Stored data:
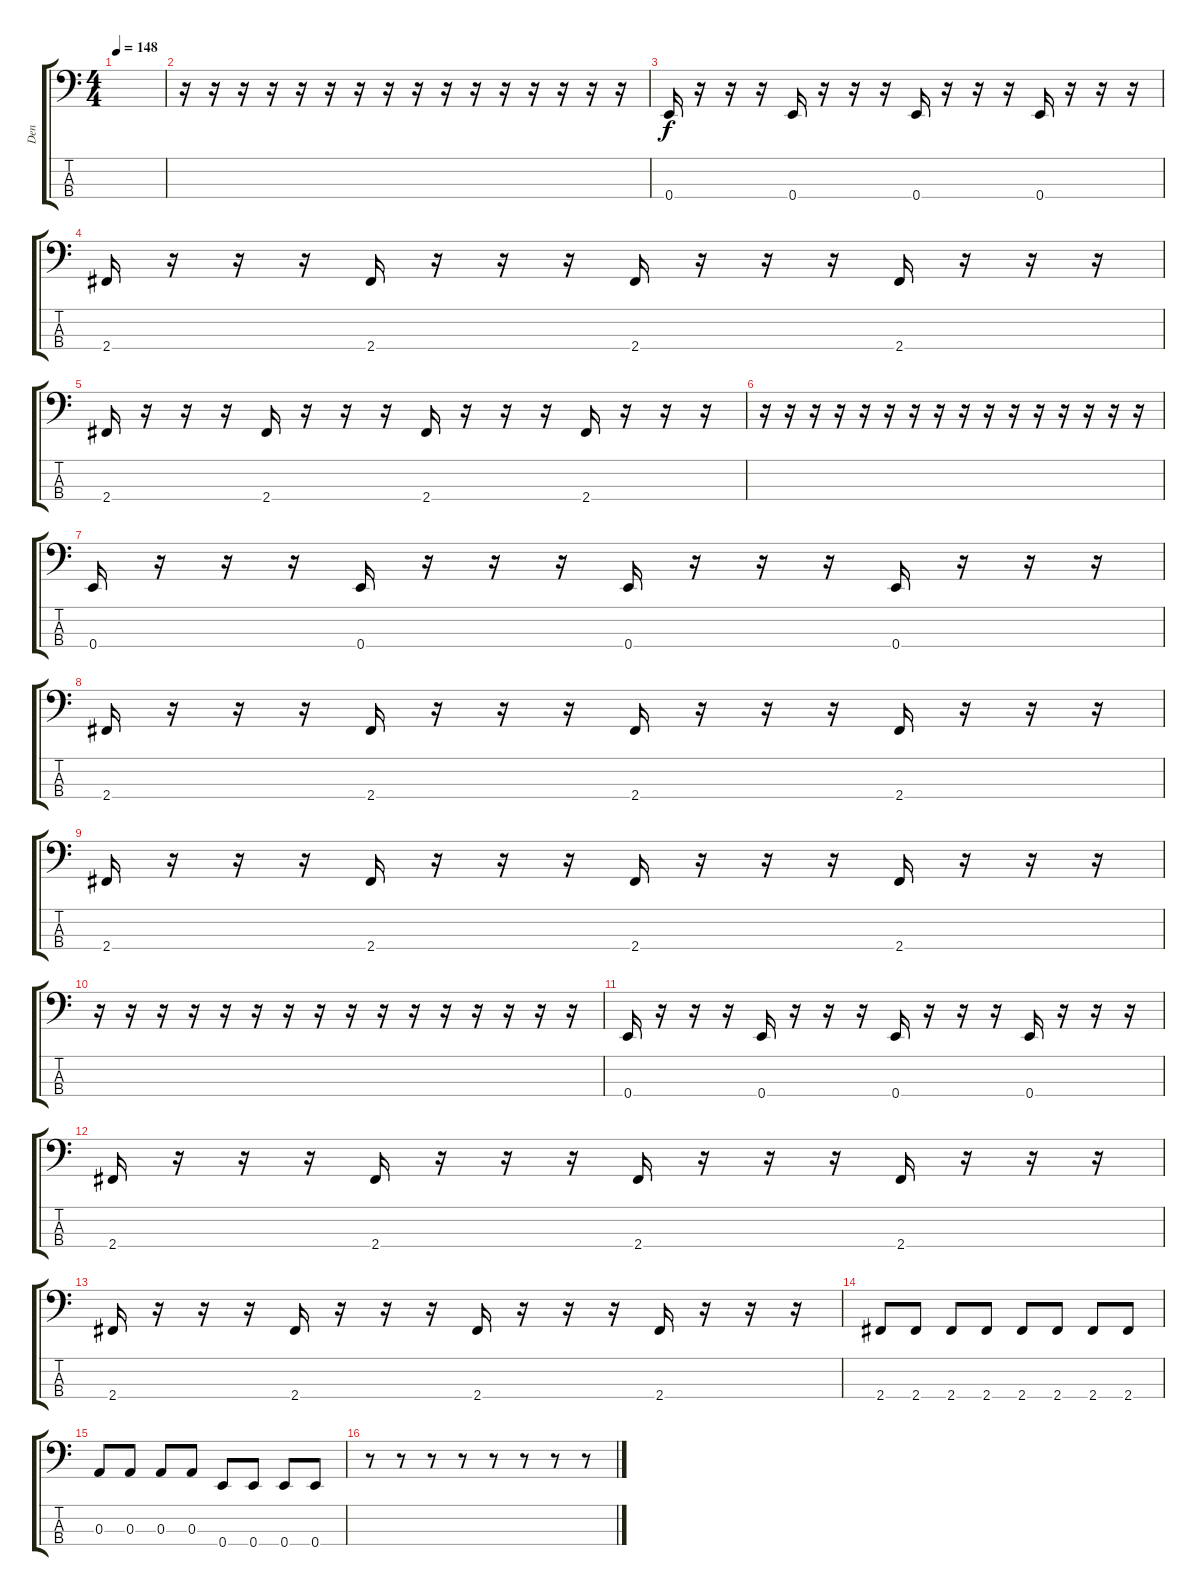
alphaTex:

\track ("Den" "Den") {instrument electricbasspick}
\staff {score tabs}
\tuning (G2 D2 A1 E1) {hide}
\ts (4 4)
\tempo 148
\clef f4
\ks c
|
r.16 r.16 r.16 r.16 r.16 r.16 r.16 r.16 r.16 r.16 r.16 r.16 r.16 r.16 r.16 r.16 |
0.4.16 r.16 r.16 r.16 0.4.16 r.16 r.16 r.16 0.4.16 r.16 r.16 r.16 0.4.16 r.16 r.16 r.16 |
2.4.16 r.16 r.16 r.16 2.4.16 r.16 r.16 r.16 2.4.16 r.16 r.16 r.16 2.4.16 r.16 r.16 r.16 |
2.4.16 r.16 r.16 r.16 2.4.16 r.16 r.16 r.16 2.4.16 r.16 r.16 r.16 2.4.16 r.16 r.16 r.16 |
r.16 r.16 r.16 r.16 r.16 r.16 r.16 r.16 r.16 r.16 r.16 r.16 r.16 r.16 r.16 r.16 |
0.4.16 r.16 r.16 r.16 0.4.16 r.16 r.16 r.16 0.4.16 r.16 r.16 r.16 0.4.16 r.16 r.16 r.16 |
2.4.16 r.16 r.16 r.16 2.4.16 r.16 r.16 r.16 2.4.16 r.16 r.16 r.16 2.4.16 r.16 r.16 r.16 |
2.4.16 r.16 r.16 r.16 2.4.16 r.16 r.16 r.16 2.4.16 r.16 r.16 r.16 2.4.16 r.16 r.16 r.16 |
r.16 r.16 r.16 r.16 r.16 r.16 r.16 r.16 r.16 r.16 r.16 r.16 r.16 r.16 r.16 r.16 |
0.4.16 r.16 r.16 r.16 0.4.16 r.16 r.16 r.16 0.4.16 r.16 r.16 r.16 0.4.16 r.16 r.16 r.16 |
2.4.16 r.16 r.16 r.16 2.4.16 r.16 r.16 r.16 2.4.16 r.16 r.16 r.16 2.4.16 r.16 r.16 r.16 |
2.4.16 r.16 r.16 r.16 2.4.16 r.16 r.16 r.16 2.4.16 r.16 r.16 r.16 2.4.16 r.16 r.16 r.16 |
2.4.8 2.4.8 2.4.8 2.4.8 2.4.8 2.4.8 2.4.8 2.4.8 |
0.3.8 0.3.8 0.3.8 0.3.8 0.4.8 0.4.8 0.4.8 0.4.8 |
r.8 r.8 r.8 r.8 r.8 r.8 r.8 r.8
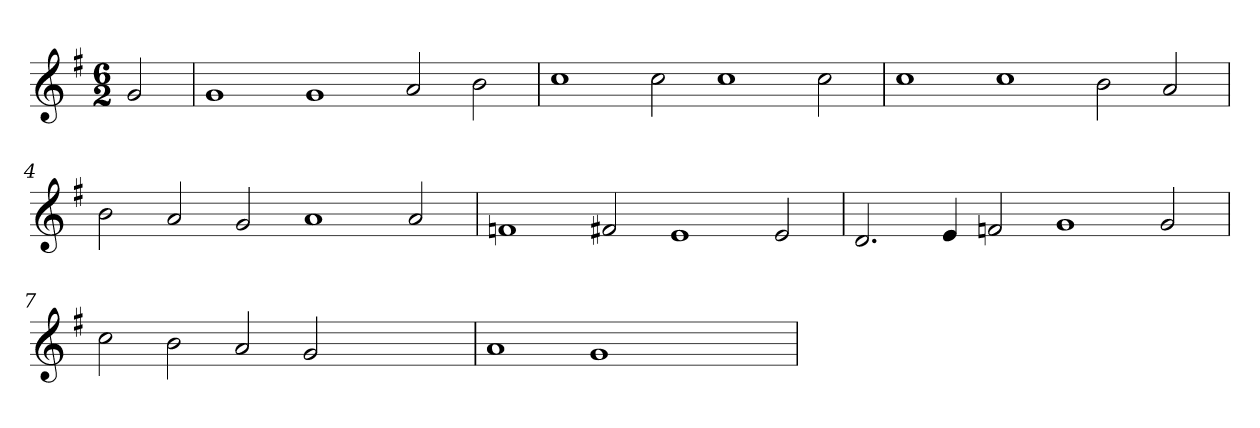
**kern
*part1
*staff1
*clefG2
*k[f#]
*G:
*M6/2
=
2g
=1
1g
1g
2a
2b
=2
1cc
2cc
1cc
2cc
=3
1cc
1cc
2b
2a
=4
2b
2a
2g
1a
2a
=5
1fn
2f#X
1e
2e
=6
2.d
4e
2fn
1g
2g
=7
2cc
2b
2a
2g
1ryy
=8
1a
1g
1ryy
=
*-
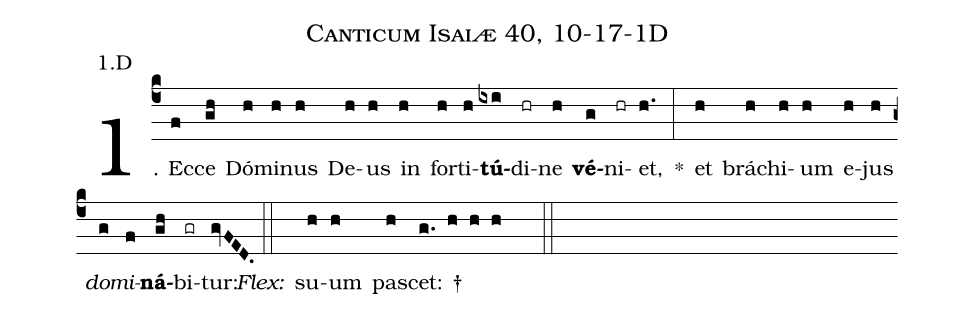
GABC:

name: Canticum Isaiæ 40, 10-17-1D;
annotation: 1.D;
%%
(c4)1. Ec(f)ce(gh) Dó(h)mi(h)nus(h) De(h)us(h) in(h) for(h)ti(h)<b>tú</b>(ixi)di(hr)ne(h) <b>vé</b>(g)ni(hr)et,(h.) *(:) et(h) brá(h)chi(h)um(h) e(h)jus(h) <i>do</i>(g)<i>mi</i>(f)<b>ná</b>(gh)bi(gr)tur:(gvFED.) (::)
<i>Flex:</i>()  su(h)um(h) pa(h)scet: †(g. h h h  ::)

* * *

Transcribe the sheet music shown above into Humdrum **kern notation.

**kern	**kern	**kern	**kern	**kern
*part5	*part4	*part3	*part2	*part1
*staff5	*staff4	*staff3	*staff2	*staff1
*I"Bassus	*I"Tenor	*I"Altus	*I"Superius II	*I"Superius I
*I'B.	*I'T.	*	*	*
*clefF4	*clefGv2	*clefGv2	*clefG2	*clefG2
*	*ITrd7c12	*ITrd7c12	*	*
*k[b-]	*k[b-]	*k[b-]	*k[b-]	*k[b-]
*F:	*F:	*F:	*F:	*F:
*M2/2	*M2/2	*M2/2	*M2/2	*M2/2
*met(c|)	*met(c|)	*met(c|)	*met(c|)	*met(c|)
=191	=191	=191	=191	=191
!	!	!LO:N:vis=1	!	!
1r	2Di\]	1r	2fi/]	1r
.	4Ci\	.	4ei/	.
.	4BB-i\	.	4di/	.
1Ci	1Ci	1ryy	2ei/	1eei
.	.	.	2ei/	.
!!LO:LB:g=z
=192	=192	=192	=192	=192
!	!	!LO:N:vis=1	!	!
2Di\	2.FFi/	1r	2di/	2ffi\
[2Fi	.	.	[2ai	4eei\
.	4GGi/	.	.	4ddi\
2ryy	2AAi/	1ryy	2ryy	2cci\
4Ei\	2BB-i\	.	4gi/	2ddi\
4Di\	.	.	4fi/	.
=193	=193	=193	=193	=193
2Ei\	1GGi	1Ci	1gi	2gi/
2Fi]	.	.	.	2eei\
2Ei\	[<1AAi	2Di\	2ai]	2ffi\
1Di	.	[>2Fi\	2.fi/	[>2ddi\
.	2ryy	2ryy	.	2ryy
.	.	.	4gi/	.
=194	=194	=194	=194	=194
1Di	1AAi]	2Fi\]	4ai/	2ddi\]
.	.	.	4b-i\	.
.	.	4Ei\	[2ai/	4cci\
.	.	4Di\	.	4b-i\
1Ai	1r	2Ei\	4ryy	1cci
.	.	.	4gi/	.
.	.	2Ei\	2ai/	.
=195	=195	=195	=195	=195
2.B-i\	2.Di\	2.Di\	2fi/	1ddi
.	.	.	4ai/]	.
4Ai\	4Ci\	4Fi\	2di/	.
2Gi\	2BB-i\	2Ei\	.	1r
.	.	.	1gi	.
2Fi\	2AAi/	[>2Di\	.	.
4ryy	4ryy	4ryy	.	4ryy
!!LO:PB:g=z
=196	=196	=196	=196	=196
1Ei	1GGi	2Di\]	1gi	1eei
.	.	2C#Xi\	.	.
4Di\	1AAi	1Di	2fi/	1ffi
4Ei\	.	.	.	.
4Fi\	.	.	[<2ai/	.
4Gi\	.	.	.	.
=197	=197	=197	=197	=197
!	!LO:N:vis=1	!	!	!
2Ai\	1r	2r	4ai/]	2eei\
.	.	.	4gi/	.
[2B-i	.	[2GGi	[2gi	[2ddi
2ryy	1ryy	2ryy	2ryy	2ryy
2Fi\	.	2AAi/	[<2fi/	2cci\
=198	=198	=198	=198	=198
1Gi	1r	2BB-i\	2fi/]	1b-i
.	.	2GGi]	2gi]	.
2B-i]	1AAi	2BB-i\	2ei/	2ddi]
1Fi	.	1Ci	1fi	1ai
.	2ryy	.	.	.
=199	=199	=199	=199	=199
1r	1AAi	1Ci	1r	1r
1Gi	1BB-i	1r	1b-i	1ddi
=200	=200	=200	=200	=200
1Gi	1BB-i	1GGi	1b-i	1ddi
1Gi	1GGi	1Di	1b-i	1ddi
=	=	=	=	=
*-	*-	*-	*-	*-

---

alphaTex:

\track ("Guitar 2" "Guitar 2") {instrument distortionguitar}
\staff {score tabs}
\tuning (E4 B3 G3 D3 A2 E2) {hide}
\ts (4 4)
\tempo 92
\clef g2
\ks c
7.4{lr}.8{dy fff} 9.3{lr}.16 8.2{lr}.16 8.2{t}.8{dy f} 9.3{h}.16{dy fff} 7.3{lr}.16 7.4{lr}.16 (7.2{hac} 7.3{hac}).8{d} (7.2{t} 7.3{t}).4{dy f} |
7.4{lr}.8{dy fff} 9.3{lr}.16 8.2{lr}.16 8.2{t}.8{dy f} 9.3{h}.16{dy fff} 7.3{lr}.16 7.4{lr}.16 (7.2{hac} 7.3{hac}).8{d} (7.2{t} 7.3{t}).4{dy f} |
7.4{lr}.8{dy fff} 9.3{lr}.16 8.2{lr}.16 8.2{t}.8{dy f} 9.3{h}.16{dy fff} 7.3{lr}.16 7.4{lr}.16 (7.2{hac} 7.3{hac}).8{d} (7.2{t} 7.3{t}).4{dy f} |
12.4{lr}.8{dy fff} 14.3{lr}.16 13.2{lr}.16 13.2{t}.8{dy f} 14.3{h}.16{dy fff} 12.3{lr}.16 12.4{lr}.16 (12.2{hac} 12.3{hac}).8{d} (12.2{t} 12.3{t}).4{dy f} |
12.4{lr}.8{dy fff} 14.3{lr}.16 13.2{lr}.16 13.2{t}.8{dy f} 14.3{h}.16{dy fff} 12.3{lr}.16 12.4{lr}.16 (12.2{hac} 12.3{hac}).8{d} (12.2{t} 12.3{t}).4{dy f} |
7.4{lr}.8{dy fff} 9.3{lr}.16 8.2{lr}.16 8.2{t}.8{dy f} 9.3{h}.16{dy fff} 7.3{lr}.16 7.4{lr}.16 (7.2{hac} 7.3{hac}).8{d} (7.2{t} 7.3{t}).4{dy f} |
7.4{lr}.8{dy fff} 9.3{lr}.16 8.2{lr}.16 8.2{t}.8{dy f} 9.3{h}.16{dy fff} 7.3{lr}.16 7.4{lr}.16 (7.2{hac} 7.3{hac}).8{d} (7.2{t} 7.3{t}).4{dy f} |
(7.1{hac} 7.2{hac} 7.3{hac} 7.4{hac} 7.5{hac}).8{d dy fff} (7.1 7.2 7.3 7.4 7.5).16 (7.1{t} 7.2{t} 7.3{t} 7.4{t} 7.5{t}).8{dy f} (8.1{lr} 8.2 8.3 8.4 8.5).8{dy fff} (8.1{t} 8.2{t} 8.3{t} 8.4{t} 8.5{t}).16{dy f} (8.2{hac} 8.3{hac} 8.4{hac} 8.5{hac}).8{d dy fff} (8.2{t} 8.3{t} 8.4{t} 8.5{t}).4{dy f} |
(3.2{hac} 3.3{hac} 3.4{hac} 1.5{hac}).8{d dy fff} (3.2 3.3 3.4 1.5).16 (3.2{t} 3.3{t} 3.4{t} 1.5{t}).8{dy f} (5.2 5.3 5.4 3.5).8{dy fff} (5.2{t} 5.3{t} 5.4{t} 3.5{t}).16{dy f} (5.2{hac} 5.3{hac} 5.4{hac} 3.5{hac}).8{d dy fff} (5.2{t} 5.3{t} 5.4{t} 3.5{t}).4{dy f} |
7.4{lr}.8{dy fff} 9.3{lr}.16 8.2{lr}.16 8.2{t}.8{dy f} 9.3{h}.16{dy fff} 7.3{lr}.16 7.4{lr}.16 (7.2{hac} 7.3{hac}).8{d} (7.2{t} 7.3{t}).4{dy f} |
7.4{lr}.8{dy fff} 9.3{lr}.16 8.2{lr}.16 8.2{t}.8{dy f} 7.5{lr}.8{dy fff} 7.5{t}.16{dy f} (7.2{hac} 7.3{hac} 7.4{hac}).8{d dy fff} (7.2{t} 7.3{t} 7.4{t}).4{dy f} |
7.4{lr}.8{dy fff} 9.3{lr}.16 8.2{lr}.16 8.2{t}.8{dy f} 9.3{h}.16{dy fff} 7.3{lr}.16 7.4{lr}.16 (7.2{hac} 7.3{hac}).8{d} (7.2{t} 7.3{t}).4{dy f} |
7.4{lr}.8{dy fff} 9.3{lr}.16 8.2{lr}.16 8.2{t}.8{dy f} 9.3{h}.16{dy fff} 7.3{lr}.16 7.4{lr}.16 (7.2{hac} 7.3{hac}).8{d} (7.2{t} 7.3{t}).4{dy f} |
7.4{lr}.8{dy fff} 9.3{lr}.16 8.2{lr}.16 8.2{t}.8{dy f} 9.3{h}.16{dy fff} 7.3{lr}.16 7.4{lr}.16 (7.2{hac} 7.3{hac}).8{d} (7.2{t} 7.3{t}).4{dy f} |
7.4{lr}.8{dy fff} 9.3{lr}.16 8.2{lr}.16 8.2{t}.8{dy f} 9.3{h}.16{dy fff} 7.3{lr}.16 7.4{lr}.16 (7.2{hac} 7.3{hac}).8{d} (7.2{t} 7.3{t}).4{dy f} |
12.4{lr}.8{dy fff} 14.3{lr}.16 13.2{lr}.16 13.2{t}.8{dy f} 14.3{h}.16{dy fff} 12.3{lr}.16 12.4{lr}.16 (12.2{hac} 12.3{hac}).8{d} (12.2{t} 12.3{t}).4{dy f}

__WORK REQUIRED__: Can you retype the lines of the data starting at the one containing "name: Canticum Isaiæ 40, 10-17-1D;" and ending at the one containing "su(h)um(h) pa(h)scet: †(g.", both included?

__ANSWER BELOW__:
name: Canticum Isaiæ 40, 10-17-1D;
annotation: 1.D;
%%
(c4)1. Ec(f)ce(gh) Dó(h)mi(h)nus(h) De(h)us(h) in(h) for(h)ti(h)<b>tú</b>(ixi)di(hr)ne(h) <b>vé</b>(g)ni(hr)et,(h.) *(:) et(h) brá(h)chi(h)um(h) e(h)jus(h) <i>do</i>(g)<i>mi</i>(f)<b>ná</b>(gh)bi(gr)tur:(gvFED.) (::)
<i>Flex:</i>()  su(h)um(h) pa(h)scet: †(g. h h h  ::)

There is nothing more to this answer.